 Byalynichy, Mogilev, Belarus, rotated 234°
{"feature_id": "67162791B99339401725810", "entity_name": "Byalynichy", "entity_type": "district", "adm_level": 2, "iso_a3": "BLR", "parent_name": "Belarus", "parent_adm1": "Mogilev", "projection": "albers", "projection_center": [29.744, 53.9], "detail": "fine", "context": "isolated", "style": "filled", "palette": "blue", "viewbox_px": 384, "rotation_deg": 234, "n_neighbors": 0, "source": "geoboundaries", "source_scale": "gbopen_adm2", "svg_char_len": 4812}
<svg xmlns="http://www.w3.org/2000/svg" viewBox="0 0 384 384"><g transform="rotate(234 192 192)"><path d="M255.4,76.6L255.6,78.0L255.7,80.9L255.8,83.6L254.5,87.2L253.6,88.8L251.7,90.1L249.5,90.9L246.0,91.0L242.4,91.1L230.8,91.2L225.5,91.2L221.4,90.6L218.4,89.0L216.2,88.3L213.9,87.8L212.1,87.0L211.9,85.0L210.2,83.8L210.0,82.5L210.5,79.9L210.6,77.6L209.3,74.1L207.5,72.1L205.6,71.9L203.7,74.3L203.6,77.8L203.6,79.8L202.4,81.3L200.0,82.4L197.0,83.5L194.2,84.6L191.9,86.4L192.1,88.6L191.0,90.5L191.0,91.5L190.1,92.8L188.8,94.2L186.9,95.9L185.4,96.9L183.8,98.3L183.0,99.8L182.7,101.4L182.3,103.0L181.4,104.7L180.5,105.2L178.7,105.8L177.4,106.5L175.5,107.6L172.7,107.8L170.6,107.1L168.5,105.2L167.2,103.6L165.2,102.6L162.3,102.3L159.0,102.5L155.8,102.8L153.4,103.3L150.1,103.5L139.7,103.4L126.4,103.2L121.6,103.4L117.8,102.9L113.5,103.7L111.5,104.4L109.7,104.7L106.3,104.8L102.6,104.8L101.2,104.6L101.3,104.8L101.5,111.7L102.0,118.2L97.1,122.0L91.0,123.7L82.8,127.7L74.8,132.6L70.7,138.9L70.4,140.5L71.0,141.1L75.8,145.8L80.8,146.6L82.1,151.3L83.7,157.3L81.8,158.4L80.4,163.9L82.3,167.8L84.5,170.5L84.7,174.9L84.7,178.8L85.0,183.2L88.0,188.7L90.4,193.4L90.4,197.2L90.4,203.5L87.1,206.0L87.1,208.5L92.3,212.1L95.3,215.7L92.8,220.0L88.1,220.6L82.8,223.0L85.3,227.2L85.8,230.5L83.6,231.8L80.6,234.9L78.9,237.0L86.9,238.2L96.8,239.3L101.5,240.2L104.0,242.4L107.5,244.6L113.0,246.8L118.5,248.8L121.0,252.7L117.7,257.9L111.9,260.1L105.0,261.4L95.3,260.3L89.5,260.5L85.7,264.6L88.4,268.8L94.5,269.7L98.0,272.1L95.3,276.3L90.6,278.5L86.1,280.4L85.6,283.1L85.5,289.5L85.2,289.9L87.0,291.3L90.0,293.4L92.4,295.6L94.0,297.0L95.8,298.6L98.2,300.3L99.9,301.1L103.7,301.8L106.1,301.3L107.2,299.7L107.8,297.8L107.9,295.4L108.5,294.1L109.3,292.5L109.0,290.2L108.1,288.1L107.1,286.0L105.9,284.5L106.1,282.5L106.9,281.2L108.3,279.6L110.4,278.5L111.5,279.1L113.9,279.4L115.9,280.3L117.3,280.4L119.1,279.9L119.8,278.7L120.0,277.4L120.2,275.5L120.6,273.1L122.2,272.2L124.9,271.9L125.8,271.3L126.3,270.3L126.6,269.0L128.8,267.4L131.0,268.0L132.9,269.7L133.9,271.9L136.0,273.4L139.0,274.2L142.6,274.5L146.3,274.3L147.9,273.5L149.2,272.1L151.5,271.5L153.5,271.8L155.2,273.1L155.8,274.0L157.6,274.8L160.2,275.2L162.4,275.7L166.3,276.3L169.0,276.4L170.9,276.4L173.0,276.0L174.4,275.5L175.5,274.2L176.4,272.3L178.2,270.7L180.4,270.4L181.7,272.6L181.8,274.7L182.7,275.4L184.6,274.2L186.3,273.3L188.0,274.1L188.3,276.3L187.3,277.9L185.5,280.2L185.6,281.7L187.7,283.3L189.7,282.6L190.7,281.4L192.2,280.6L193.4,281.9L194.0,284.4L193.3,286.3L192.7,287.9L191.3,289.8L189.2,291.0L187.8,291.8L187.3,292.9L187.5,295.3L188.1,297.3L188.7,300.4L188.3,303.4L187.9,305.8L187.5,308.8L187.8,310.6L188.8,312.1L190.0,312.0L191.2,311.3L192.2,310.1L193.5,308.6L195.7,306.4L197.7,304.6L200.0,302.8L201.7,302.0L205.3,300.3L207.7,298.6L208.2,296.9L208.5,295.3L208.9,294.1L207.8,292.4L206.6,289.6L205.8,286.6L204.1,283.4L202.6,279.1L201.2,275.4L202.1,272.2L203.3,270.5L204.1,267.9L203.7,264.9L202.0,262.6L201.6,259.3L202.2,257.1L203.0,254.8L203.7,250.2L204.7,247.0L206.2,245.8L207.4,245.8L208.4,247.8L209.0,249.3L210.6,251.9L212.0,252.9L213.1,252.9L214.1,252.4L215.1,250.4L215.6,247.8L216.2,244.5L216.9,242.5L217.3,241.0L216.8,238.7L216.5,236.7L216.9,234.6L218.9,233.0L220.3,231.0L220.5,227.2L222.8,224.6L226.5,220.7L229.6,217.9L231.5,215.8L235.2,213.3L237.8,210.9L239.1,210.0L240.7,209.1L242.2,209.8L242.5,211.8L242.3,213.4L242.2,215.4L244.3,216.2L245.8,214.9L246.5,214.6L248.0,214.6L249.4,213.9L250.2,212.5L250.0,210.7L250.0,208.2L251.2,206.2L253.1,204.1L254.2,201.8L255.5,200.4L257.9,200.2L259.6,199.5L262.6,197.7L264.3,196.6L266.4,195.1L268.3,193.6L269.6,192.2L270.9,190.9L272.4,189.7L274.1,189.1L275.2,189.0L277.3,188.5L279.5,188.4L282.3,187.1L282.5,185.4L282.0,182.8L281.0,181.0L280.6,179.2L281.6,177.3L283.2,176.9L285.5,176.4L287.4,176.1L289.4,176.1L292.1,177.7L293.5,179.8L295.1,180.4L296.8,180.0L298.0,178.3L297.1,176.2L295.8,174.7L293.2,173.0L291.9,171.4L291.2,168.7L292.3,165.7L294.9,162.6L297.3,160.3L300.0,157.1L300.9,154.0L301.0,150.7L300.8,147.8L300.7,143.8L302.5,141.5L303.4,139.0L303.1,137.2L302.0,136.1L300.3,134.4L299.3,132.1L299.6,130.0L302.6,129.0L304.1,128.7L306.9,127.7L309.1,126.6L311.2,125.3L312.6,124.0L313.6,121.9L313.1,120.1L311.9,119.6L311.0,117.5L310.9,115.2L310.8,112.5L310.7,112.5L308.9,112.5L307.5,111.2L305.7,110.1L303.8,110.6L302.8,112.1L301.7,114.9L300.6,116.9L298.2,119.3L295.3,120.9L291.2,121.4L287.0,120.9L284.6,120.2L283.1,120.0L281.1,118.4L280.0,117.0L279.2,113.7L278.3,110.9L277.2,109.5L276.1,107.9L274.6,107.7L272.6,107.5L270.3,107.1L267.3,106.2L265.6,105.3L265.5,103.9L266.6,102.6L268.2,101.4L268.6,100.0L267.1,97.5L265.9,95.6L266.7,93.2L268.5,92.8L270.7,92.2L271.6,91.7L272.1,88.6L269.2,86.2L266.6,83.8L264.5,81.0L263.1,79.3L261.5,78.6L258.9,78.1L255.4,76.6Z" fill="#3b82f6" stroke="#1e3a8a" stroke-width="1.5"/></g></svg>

--

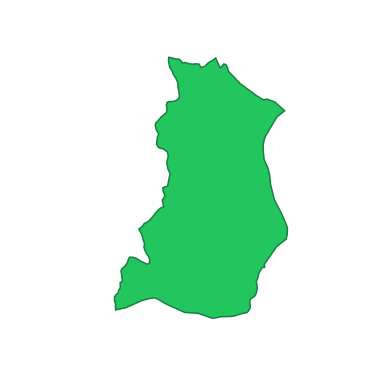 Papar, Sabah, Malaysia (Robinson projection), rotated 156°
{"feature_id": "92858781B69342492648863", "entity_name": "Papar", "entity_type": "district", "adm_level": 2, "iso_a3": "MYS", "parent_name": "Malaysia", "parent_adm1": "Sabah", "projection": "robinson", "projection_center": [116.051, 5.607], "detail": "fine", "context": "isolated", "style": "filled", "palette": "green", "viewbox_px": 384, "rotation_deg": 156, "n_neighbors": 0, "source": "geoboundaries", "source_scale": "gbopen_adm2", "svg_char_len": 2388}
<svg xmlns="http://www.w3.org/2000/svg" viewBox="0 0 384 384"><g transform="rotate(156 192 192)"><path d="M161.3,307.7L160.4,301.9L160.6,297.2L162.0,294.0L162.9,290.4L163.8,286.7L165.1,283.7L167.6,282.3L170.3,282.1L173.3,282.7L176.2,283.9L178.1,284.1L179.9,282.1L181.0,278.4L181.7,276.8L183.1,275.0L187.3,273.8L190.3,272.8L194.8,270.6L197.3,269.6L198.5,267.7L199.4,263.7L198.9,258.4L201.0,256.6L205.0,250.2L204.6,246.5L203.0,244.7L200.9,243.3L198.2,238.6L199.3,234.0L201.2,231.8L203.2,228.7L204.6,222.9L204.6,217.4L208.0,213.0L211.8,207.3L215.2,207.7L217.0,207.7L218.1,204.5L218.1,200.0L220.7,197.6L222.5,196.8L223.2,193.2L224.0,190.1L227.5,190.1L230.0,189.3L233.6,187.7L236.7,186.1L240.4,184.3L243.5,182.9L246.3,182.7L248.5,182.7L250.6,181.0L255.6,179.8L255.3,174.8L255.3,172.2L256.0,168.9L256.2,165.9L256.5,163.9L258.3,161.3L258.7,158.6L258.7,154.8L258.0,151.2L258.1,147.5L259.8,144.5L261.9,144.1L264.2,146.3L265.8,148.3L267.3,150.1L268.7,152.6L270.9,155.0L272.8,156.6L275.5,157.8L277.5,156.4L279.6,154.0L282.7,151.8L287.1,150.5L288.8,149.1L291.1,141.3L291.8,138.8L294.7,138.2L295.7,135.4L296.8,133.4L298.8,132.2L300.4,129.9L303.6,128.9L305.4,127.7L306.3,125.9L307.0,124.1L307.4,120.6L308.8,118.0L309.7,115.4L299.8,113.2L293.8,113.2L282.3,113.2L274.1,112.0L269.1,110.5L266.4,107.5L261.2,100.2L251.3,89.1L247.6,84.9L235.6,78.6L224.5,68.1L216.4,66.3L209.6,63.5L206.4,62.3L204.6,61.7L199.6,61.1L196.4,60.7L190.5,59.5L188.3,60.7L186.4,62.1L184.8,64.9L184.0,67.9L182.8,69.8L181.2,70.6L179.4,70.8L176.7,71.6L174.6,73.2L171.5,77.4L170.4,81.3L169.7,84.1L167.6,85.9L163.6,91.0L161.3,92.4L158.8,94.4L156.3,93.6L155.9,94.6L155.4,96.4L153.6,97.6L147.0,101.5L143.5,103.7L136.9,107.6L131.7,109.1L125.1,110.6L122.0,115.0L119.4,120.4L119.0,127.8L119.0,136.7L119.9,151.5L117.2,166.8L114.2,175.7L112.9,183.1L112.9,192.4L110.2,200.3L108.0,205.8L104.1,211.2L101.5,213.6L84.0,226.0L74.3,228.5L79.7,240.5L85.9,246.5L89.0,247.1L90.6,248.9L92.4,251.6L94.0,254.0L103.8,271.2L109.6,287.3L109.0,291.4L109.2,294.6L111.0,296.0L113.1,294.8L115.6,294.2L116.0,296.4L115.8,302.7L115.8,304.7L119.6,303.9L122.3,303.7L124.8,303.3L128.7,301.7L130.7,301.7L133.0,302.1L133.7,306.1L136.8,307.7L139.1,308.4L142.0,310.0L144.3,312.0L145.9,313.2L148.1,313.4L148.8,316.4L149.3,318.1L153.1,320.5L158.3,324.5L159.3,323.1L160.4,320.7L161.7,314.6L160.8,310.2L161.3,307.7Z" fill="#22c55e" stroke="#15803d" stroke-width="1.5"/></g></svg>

Work required: How many lines in the entries above contain the string "Belarus"? Matching is case-sensitive, so give only the number.

Response below: 2